O deputado Chico Alencar lembra que das instituições citadas, o Parlamento é o mais exposto, o mais socialmente controlado, e o mais democrático, por renovar-se integralmente pela escolha popular a cada quatro anos — "embora sete de cada dez eleitores se esqueçam de em quem votaram um ano após o pleito". Para ele, o desprestígio crescente do Legislativo, em todos os níveis, "é uma ameaça à democracia, bem como manter o quadro político-eleitoral atual, sem reforma política". Para Jungman, o modelo político em vigor está "absolutamente esgotado", mas é o mais difícil de ser reformado, "o que só acontecerá através da crise".

Os deputados já detectaram que crescem na sociedade duas campanhas: a pelo voto nulo ano que vem, que Chico Alencar admite acontecer "principalmente devido à reversão de expectativas que o governo Lula e o meu PT geram em parcela da população", e a da renovação de 100% do Congresso Nacional ("Não vote em quem tem mandato").

O deputado Raul Jungman lembra da campanha pelo voto nulo durante a ditadura, e ressalta que ela era válida para denunciar a inutilidade do Congresso num regime de força. Agora, a campanha seria também para denunciar a inutilidade do Congresso, mas causada pelos erros do próprio Congresso.

O deputado Fernando Gabeira, por sua vez, lembra que essa mesma atitude da população aconteceu recentemente no Equador. Gabeira acha que defender a renovação da Câmara é uma atitude correta, mas a negação total dos que têm mandato é nivelar todos por baixo e matar a memória do Parlamento que precisa dela para funcionar bem.

O grupo pretende propor aos líderes partidários e à Mesa Diretora uma "agenda positiva" com vários pontos: votação em plenário da redução do recesso parlamentar; regras definitivas para todo e qualquer reajuste de remuneração na Casa, que só valeria para a Legislatura seguinte; vedação do nepotismo; nova regulamentação para plebiscitos e referendos, e a revisão do papel da Corregedoria da Câmara, para evitar que o corporativismo predomine na análise dos processos contra deputados.

Os deputados estão preocupados também com a produtividade da Câmara, que consideram muito baixa. Para melhorá-la, acham imprescindível uma nova regulamentação para tramitação das medidas provisórias, que segundo Jungman transformaram o Congresso em mero homologador das decisões do Palácio do Planalto.

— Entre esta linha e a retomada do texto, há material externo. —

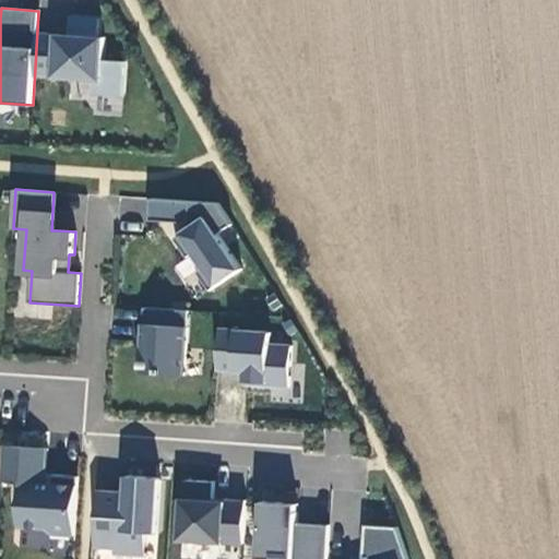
[(185,233),(175,238),(188,258),(194,252),(204,268),(198,272),(210,290),(241,269),(218,234),(233,225),(217,203),(152,199),(151,221),(185,223),(190,223),(189,229),(185,233)]
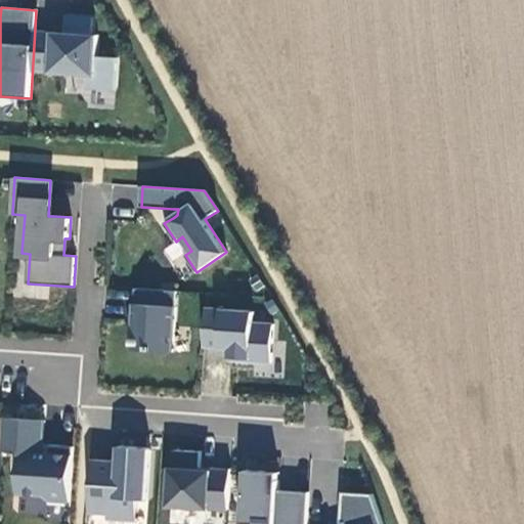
[(176,291),(135,288),(131,349),(172,352),(176,291)]
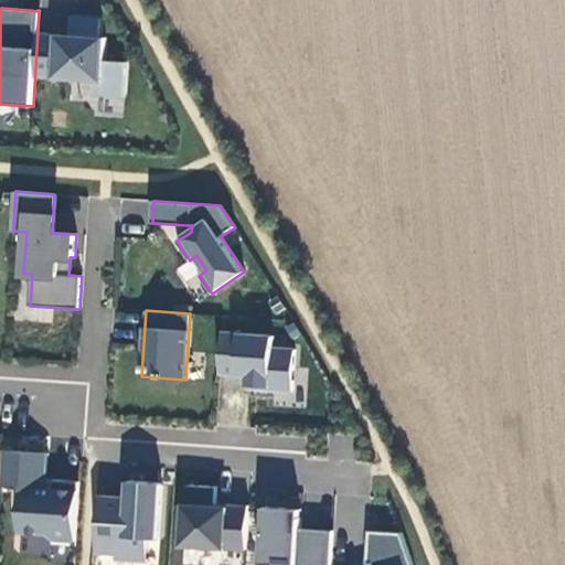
[(273,345),(274,333),(217,331),(214,387),(289,391),(291,347),(273,345)]
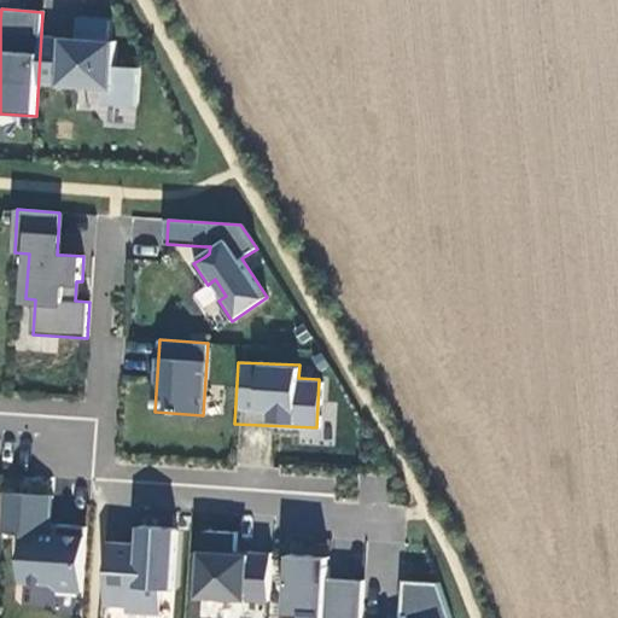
[(57,590),(82,592),(87,528),(57,525),(57,535),(46,534),(46,526),(50,528),(52,496),(4,493),(1,532),(18,534),(17,555),(23,557),(21,582),(51,584),(57,590)]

Gostariam também de ver aprovado um percentual mínimo de apreciação de projetos do próprio Legislativo, e levar à sociedade uma campanha permanente, educativa, sobre o papel do Poder Legislativo.

O deputado Jungman define a situação: "A base do Parlamento, do mandato, é a confiança". Para ele, o que classifica de "corporativismo terminal" que se instalou no Congresso "rompe o pacto entre representantes e representados".

A auto-concessão de aumentos "indignos e desrespeitosos" é apontada por Jungman como uma razão da quebra de confiança do eleitor. O deputado Fernando Gabeira admite que há uma discussão interna muito grande sobre a verba de gabinete, que foi aumentada recentemente.

Ele se recusa a usá-la, mas muitos deputados consideram que podem usá-la para melhorar as suas atuações. Fernando Gabeira acha que pelo menos deveria haver cortes de custos no Congresso para que a verba de gabinete fosse aumentada. A idéia é reunir o maior número de deputados, juntar-se ao movimento no Senado, e tentar conseguir mudar o regimento, para democratizar a tramitação dos projetos.